[lbo-talk] Narrative and model, was Obama & white guys

Dennis Claxton ddclaxton at earthlink.net
Thu Feb 21 18:30:57 PST 2008


At 03:16 PM 2/21/2008, Chuck Grimes wrote:


>I am going to arrange this post as a narrative followed by a discussion
>of several models.

I've told you before I'm a big fan, right?


>Okay, okay, now watch these two families bring in their disabled
>kids. Notice the upper middle class white family has their own
>modified van and has hired a private therapist. The mother, the
>therapist and the aid are all falling over each other to get the best
>they can for junior. They are from a good county CCS and we love them.
>
>Now watch this next little entourage with this little black kid. Same
>disability, what they call heavily involved cerebral palsy. Notice
>anything right away? The mother isn't with them. It's a CCS public
>school therapist and a home aid worker. That's because the mother is
>working and can't take off work.

Last night I was thinking of Wojtek's comments about choice. I thought what if you played with that some. You're talking about disability related stories, I was thinking of people caught up in the legal system. In your example here, let's say the white kids brother is caught holding drugs. He's over eighteen so he goes to jail, just like everybody else. Then what happens? He chooses to call his parents, who choose to come bail him out. The black kid's brother is caught holding drugs. He goes to jail like everybody else. It's his first arrest, but he's got a profile in the system because he was hanging out on the corner at 13 when the police rolled by and he got written up just in case he turns to gangbanging down the road. This happens every day. Anyway, what does he choose to do? His mom's working, so he can't call her and even if he could she can't bail him out. So he sits. How long he sits depends and he could be there until the case is resolved. But even if it's only a day or two it's already longer than the white kid's brother.

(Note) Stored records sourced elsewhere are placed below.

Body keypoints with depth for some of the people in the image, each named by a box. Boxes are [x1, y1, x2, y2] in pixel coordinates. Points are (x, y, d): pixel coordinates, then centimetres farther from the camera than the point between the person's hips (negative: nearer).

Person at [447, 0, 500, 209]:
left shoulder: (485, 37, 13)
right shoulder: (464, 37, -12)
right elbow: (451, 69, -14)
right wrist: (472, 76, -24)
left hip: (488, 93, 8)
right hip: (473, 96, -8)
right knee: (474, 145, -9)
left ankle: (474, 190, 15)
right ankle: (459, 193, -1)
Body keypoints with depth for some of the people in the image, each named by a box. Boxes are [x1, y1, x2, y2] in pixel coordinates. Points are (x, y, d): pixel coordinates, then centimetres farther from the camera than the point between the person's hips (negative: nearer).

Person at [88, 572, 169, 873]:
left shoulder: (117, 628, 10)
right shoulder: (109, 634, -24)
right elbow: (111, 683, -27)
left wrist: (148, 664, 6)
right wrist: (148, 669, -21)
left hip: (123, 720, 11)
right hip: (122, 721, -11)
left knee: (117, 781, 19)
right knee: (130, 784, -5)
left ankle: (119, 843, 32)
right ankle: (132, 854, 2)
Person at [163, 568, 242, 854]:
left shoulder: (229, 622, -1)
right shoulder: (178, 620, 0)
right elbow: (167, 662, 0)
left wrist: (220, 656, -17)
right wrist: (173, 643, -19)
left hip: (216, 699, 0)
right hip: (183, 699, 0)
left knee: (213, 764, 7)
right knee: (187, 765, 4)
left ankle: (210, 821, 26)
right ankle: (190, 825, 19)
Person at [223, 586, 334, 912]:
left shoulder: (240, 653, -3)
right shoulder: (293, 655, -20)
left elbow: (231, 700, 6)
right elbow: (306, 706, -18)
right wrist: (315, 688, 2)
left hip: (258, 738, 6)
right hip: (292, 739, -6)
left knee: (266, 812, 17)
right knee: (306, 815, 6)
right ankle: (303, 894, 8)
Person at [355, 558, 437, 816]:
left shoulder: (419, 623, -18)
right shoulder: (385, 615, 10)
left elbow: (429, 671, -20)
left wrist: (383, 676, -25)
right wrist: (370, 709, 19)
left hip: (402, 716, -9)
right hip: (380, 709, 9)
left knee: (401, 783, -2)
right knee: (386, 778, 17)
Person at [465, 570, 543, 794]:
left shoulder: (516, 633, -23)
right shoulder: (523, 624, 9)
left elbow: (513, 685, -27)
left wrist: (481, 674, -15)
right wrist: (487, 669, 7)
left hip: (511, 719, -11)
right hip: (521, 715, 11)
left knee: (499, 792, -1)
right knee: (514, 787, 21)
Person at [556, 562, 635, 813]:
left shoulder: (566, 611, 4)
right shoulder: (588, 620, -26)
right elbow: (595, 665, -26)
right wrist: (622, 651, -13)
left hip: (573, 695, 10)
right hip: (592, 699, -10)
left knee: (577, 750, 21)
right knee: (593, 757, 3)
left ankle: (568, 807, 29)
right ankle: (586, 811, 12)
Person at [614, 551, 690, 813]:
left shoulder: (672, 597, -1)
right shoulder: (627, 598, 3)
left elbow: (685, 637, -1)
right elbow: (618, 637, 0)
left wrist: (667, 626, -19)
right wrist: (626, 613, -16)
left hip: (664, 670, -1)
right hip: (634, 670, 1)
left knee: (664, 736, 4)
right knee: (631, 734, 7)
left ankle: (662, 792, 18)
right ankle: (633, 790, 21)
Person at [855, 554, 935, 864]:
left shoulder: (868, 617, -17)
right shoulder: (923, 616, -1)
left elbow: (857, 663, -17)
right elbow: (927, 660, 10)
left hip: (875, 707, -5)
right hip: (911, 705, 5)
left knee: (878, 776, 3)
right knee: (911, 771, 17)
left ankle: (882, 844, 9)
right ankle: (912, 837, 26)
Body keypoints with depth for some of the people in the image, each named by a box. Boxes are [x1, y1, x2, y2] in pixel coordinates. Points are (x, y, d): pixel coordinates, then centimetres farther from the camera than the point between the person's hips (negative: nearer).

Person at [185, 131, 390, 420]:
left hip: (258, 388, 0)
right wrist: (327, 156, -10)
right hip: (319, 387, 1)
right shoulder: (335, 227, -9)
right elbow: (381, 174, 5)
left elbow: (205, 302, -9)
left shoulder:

>It would make great empirical social science to merely guide academics
>through my world for a few months so they could watch the vastly
>complex net of psychology, sociology and anthropology work out their
>tenets in living flesh---well provided my tourists were mostly
>Marxists or had some form of latter day social democratic views of
>the political economy.

Any grant writers here who can help him out?

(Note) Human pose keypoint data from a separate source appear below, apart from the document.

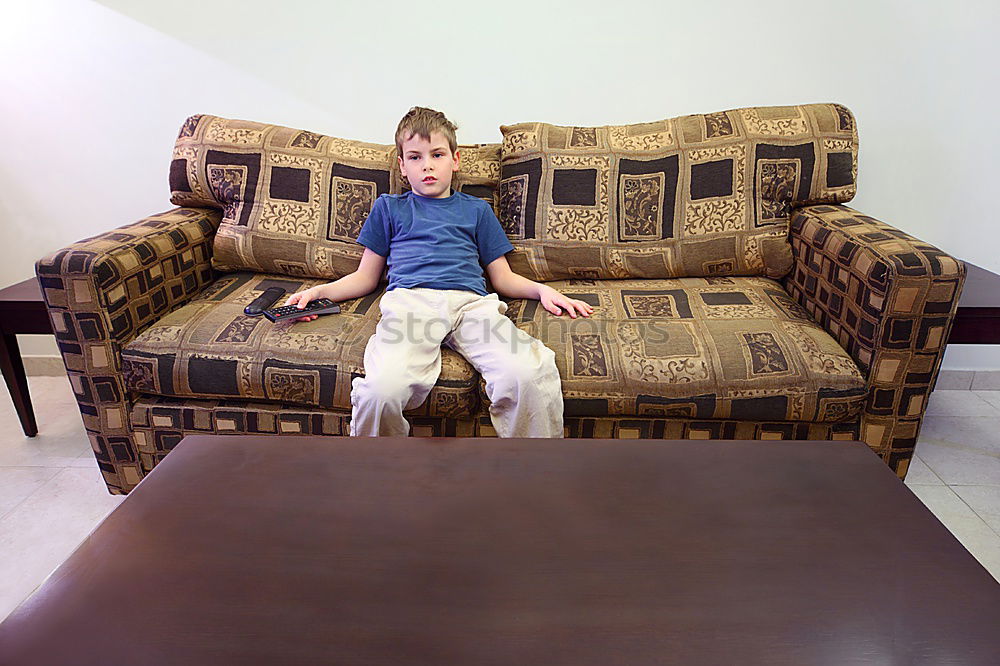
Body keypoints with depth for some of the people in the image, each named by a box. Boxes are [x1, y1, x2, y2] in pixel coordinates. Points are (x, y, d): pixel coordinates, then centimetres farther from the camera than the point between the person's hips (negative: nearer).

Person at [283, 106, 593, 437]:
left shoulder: (476, 209, 30)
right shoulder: (388, 208, 29)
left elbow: (503, 278, 27)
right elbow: (366, 277, 28)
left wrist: (542, 288, 8)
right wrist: (318, 291, 12)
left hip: (471, 301, 1)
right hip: (409, 299, 0)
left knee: (529, 375, -31)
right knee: (382, 388, -33)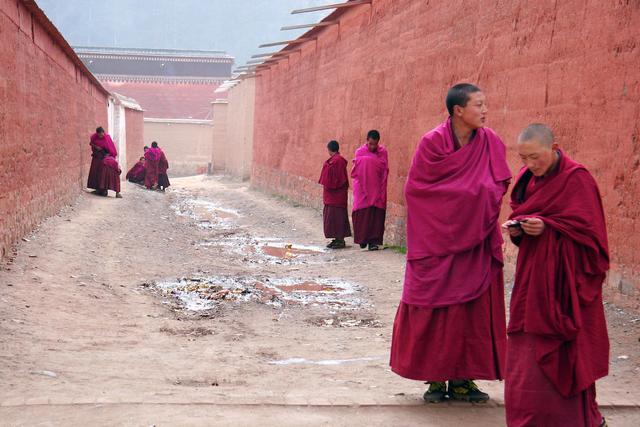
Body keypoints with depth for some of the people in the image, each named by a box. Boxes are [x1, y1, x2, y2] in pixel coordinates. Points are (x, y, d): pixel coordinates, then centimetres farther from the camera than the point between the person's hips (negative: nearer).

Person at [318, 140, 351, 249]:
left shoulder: (338, 161, -17)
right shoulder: (333, 160, 11)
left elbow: (339, 179, -19)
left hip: (336, 194, -9)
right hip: (331, 195, 9)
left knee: (337, 216, -6)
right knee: (333, 216, 12)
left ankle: (340, 240, -2)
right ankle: (337, 239, 17)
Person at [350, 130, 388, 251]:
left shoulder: (383, 152, 4)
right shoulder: (359, 152, 1)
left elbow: (385, 171, 5)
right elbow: (355, 172, 0)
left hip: (377, 189, 1)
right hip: (362, 189, -1)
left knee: (376, 215, -3)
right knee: (362, 214, -1)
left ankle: (373, 241, -2)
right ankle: (363, 239, 11)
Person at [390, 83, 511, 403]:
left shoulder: (490, 142, 1)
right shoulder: (433, 142, -10)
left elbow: (499, 185, 6)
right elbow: (417, 188, -11)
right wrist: (473, 192, -12)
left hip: (476, 240, 3)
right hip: (437, 240, -3)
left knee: (473, 307, 3)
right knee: (433, 308, 1)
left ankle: (462, 379, 12)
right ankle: (436, 378, 11)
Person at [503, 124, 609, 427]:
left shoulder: (576, 179, -11)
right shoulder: (528, 177, 10)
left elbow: (587, 229, -13)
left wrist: (546, 227, -22)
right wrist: (516, 227, -3)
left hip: (563, 277, -7)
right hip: (532, 274, 7)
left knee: (560, 351, -3)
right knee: (527, 348, 7)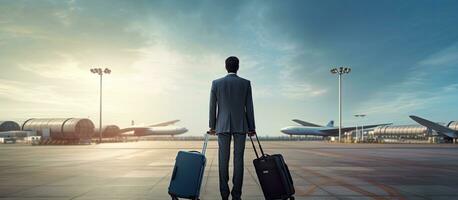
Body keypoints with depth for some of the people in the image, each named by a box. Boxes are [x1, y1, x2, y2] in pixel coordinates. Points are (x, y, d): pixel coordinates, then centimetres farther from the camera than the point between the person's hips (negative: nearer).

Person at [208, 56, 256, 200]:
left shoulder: (216, 83, 1)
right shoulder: (246, 83, 1)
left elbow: (212, 107, 3)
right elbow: (249, 107, 1)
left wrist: (212, 126, 12)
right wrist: (251, 128, 8)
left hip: (223, 126, 0)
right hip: (240, 126, 0)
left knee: (223, 159, 5)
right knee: (238, 159, 2)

>I maintain almost all of them
>are formed from the history of US social policy and amplified or
>reduced by various economic policies negociated between the state and
>capital that form the political economy, i.e the landscape.

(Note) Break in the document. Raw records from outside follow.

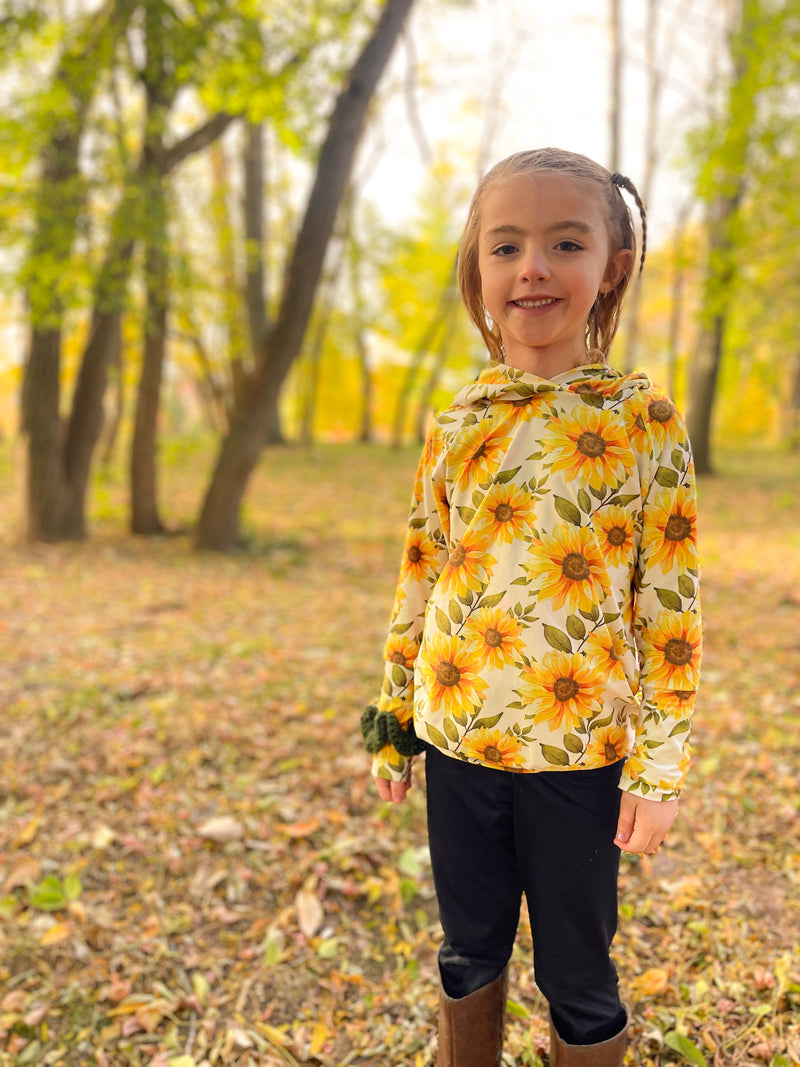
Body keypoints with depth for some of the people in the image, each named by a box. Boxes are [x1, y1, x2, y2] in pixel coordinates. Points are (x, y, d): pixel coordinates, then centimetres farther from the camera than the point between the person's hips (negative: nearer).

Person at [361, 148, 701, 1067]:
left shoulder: (643, 420, -7)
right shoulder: (455, 428, 1)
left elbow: (671, 605, -7)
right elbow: (419, 583, 8)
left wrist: (660, 764, -8)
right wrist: (394, 720, 10)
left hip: (580, 748, -3)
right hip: (458, 735, 3)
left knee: (577, 976, 14)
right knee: (468, 952, 20)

Have you read anything by Edward Soja? I think you'd like it. Here's some links:


>After starting his academic career as a specialist on Africa, Dr.
>Soja has focused his research and writing over the past 20 years on
>urban restructuring in Los Angeles and more broadly on the critical
>study of cities and regions. His wide-ranging studies of Los
>Angeles bring together traditional political economy approaches and
>recent trends in critical cultural studies. Of particular interest
>to him is the way issues of class, race, gender, and sexuality
>intersect with what he calls the spatiality of social life, and with
>the new cultural politics of difference and identity that this generates.